A Whiting native and longtime summer resident, Gardner had traveled to his house at Halls Mills with Mona Cole, his 74-year-old companion, to close up for the season last fall.

Wardens suspected Gardner had taken the wrong logging road, gotten lost, then left Cole in the car as he went to seek help. Cole’s body was found in the car, but wardens called off the search for Gardner after five days and hundreds of people failed to find anybody else.

Wright decided Monday he would search for the missing man – after he had been out hunting in the brilliant fall weather. No deer came his way, and he didn’t move around much, he said.

That caused him to decide to use Tuesday’s good weather for a different purpose. He called his son in Ohio on Monday night and said he was setting out on a search for Gardner – and he believed he could find him.

On Tuesday morning, Wright started looking.

Within 90 minutes of parking his Jeep in the area where all the law enforcement and volunteers had searched, Wright came upon the body.

Apparently, Gardner had found a place to rest about 4,000 feet from the car.

“I found him near two stumps close to the road.
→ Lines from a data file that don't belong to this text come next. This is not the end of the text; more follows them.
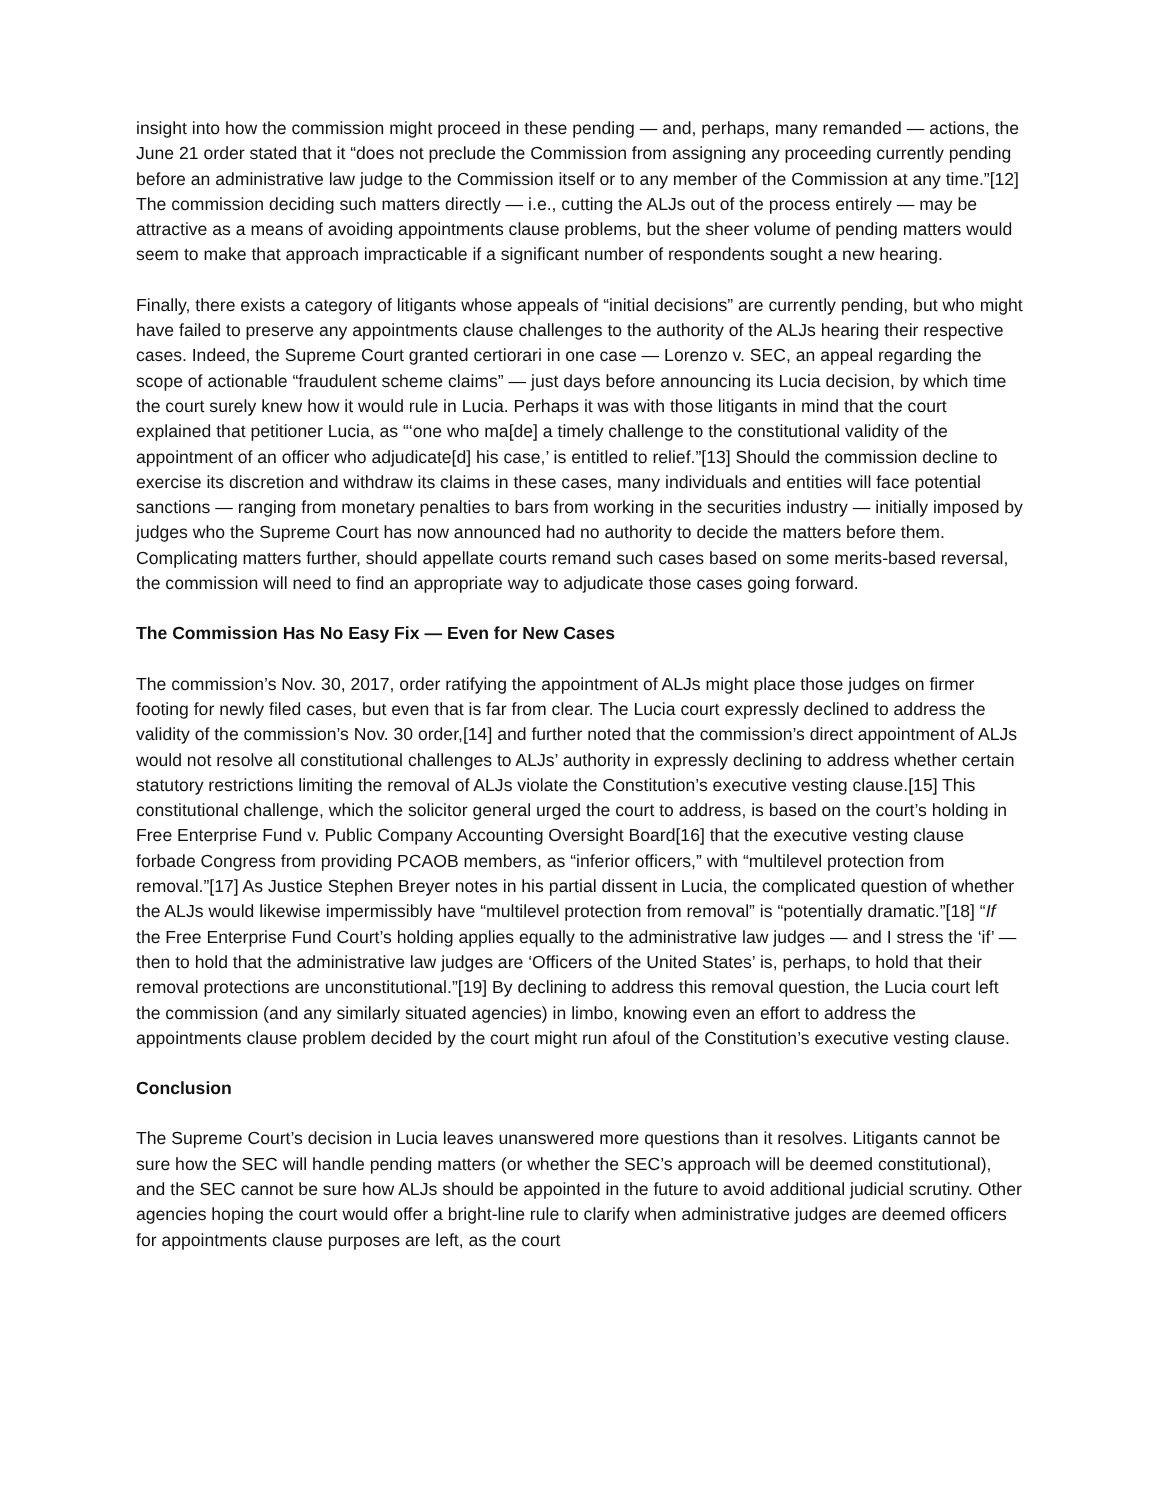insight into how the commission might proceed in these pending — and, perhaps, many remanded — actions, the June 21 order stated that it “does not preclude the Commission from assigning any proceeding currently pending before an administrative law judge to the Commission itself or to any member of the Commission at any time.”[12] The commission deciding such matters directly — i.e., cutting the ALJs out of the process entirely — may be attractive as a means of avoiding appointments clause problems, but the sheer volume of pending matters would seem to make that approach impracticable if a significant number of respondents sought a new hearing.
Finally, there exists a category of litigants whose appeals of “initial decisions” are currently pending, but who might have failed to preserve any appointments clause challenges to the authority of the ALJs hearing their respective cases. Indeed, the Supreme Court granted certiorari in one case — Lorenzo v. SEC, an appeal regarding the scope of actionable “fraudulent scheme claims” — just days before announcing its Lucia decision, by which time the court surely knew how it would rule in Lucia. Perhaps it was with those litigants in mind that the court explained that petitioner Lucia, as “‘one who ma[de] a timely challenge to the constitutional validity of the appointment of an officer who adjudicate[d] his case,’ is entitled to relief.”[13] Should the commission decline to exercise its discretion and withdraw its claims in these cases, many individuals and entities will face potential sanctions — ranging from monetary penalties to bars from working in the securities industry — initially imposed by judges who the Supreme Court has now announced had no authority to decide the matters before them. Complicating matters further, should appellate courts remand such cases based on some merits-based reversal, the commission will need to find an appropriate way to adjudicate those cases going forward.
The Commission Has No Easy Fix — Even for New Cases
The commission’s Nov. 30, 2017, order ratifying the appointment of ALJs might place those judges on firmer footing for newly filed cases, but even that is far from clear. The Lucia court expressly declined to address the validity of the commission’s Nov. 30 order,[14] and further noted that the commission’s direct appointment of ALJs would not resolve all constitutional challenges to ALJs’ authority in expressly declining to address whether certain statutory restrictions limiting the removal of ALJs violate the Constitution’s executive vesting clause.[15] This constitutional challenge, which the solicitor general urged the court to address, is based on the court’s holding in Free Enterprise Fund v. Public Company Accounting Oversight Board[16] that the executive vesting clause forbade Congress from providing PCAOB members, as “inferior officers,” with “multilevel protection from removal.”[17] As Justice Stephen Breyer notes in his partial dissent in Lucia, the complicated question of whether the ALJs would likewise impermissibly have “multilevel protection from removal” is “potentially dramatic.”[18] “If the Free Enterprise Fund Court’s holding applies equally to the administrative law judges — and I stress the ‘if’ — then to hold that the administrative law judges are ‘Officers of the United States’ is, perhaps, to hold that their removal protections are unconstitutional.”[19] By declining to address this removal question, the Lucia court left the commission (and any similarly situated agencies) in limbo, knowing even an effort to address the appointments clause problem decided by the court might run afoul of the Constitution’s executive vesting clause.
Conclusion
The Supreme Court’s decision in Lucia leaves unanswered more questions than it resolves. Litigants cannot be sure how the SEC will handle pending matters (or whether the SEC’s approach will be deemed constitutional), and the SEC cannot be sure how ALJs should be appointed in the future to avoid additional judicial scrutiny. Other agencies hoping the court would offer a bright-line rule to clarify when administrative judges are deemed officers for appointments clause purposes are left, as the court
He had laid down. He had found his own little woods cane, and that was next to him.”

Wright surmised that Gardner was looking for Indian Lake, but found himself near Josh Lake instead.

“It’s not psychic, and it’s not intuition,” Wright said Wednesday. “I’m just a person of the woods, and I know those logging roads real well.

“I can’t explain it. To me, it was just a planned exercise and having knowledge of the area.”

Wright said he found Gardner not far beyond the limits of the search area.

“He ended up mixed up on a pretty rocky, tough woods road,” Wright said.

Wright works as an appraiser, real estate broker and logger in Machias. He is a 1951 graduate of the University of Maine’s forestry school, and spent more than 50 years as a logger and woodsman.

His sense of the woods, and how Gardner might have gotten disoriented, led him to his discovery at 10 a.m. From there he went to visit with a nearby family member, then called in his news.

A family member said Wednesday that Gardner’s son, Lewis Jr., had been told of the discovery on Tuesday. The family has not yet decided if there will be a local service for Gardner, who lived many years in eastern Washington County before moving to southern Maine.

“This is closure for the family,” Wright said.

Correction: Clarification: A Page B1 story in Wednesday’s paper about the discovery of the remains of Lewis Gardner earlier this week in the woods in Whiting needs clarification. The man, Bob Wright, 79, of East Machias, had searched for Gardner in previous visits to the woods in the last year.